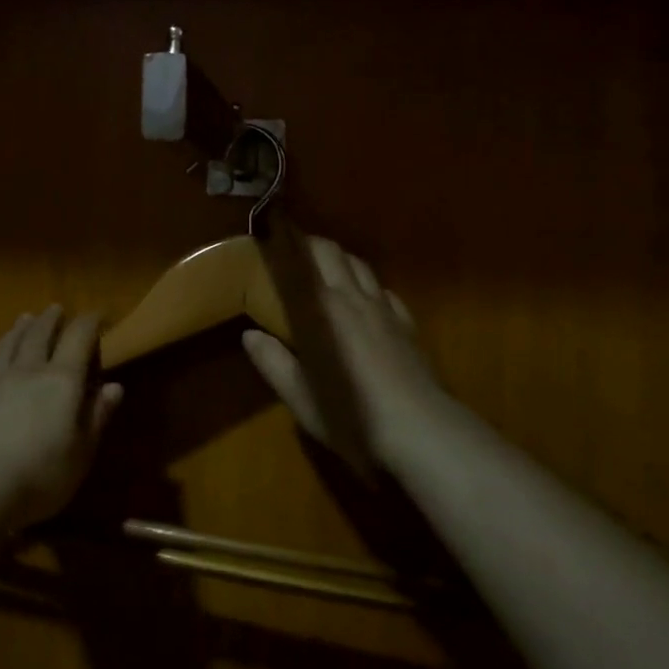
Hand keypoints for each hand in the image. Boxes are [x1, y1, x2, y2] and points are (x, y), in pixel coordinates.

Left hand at [0, 305, 122, 530]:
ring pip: (3, 351)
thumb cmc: (41, 477)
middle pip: (38, 338)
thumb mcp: (82, 452)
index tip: (97, 315)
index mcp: (60, 382)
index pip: (78, 340)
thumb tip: (114, 386)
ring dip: (14, 333)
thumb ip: (97, 416)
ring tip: (23, 319)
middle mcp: (24, 374)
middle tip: (55, 309)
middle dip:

^^^^

Exercise prompt -> Send back the data above verbatim, leaving out its pictures.

Answer section ->
Hand keypoints for each hand in the image. Boxes are [x1, y1, x2, y2] and points are (x, y), in pixel coordinates.

Left hand at [0, 305, 122, 530]:
ring pip: (3, 351)
thumb cmc: (41, 477)
middle pip: (38, 338)
thumb mcp: (82, 452)
index tip: (97, 315)
index mcp: (60, 382)
index pip: (78, 340)
thumb tip: (114, 386)
ring dip: (14, 333)
thumb ip: (97, 416)
ring tip: (23, 319)
middle mcp: (24, 374)
middle tip: (55, 309)
middle dip:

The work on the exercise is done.